話未說完,他疲憊地沖著藥童招了招手,藥童慌忙上前,幾乎是架著他,拖著他虛浮無力的腳步離開了房間。
宇文昊的目光這才從幾乎被掏空的沈越身上移開,重新投向床榻。
此刻的蕭衡,雖僥幸從鬼門關爬了回來,卻并未真正清醒。
他正沉溺在一個冰冷刺骨、滿是絕望迷霧的噩夢里。
夢里滿是無邊無際的白霧,寒冷徹骨。
他看見一個纖細模糊的身影在前方若隱若現,如同風中殘燭。
看不清面容,只有那一聲聲帶著無盡悲傷與哭腔的呼喚,穿透重重迷霧,狠狠扎進他的心臟深處:
“衡哥哥……衡哥哥……”
每一次呼喚,都帶來一陣撕裂般的尖銳絞痛,仿佛要將他的靈魂都扯碎。
蕭衡在冰冷的霧海中拼命掙扎、追逐,用盡全力想要撥開那該死的迷霧,看清她的臉,想要抓住那飄渺的聲音問個明白。
可那身影卻如同鏡花水月,他追得越急,她消散得越快,最終徹底融化在無邊無際的、絕望的霧靄深處,只留下那令人心碎的余音。
“別走!!”一股滅頂的恐慌和巨大的失落感瞬間攫住了蕭衡,他嘶吼著猛地伸手向前抓去,身體劇烈一震,終于從這窒息冰冷的夢魘中掙脫出來,驟然睜開了雙眼!
急促而粗重的喘息在死寂的房間里顯得格外清晰,冷汗早已將單薄的中衣浸透,冰冷地貼在身上。
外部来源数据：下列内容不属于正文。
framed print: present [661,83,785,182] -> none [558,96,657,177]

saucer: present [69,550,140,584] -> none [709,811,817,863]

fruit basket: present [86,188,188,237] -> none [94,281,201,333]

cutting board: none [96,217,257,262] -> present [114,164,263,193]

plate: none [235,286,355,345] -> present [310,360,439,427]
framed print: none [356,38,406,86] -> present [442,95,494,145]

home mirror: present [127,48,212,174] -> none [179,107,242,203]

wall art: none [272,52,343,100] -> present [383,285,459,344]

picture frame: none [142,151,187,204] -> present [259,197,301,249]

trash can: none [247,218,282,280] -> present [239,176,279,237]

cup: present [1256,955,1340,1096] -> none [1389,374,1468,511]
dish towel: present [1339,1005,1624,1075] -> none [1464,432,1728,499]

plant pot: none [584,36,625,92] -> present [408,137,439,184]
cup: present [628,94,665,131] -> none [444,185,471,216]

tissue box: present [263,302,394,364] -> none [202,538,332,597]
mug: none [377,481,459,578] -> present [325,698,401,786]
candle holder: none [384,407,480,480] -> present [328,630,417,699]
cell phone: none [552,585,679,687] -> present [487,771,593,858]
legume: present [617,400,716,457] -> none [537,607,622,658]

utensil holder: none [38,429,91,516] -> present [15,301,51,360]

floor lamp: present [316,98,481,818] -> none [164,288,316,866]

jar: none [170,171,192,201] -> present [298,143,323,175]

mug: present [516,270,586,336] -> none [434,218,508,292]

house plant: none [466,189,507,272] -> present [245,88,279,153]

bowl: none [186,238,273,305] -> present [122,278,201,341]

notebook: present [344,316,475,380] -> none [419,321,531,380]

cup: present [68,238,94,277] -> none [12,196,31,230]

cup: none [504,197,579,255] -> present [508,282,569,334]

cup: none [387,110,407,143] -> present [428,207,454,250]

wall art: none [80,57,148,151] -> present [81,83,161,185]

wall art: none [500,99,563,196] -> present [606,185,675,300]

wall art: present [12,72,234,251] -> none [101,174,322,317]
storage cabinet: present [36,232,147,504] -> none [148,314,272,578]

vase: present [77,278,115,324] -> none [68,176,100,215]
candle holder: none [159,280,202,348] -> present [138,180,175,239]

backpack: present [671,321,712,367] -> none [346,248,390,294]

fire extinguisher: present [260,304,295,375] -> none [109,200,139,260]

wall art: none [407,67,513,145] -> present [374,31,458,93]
視線由模糊的淚霧漸漸聚焦,首先撞入眼簾的,是床畔端坐著的那個玄色身影——宇文昊。
他正靜靜地看著自己,帶著一種居高臨下的審視和一絲難以捉摸的意味。
蕭衡認出了眼前人——這幾日從府中下人口中得知的身份,這座府邸的主人,棠國尊貴的二皇子,宇文昊。
據說,是他的“救命恩人”。
然而,他心底深處卻本能地升起一股強烈的排斥和冰冷的戒備。
宇文昊自然清晰地捕捉到了那份敵意,卻只當不知,唇邊反而勾起一抹看似溫和實則冰冷的淺笑,聲音平緩地問道:“蕭將軍醒了?方才……可是夢見了什么緊要之事?我看將軍神色驚惶,似在奮力追逐,又飽受痛苦煎熬。”
他刻意用了“將軍”這個尊稱,帶著試探。
蕭衡撐著身子坐起,靠在冰冷的枕上,胸口那夢中心如刀絞的劇痛感尚未完全消散,殘留著沉悶的鈍痛。
他下意識地抬手按住心口,眉頭緊鎖成一個深刻的川字,眼中充滿了真實的、如同溺水者般的困惑與痛苦:“我……夢到一個女子……”聲音沙啞干澀。
“女子?”宇文昊心下微沉,面上卻不動聲色,追問道,“蕭將軍認得此女?”
蕭衡緩緩搖了搖頭,“我看不清她的臉……”他喘息著,努力回憶那虛幻的影像,聲音里帶著迷茫的顫抖,“只知道……每次夢到她……心口這里……就像被一把燒紅的鈍刀……反復絞割……痛得……喘不過氣……”
說話間,他無意識地死死攥緊了胸前的衣襟,指節因過度用力而泛出青白,仿佛要摳進自己的皮肉里。
宇文昊靜靜聽著,那雙幽深的眼眸深處,冰冷的惡意如同毒蛇般翻涌纏繞。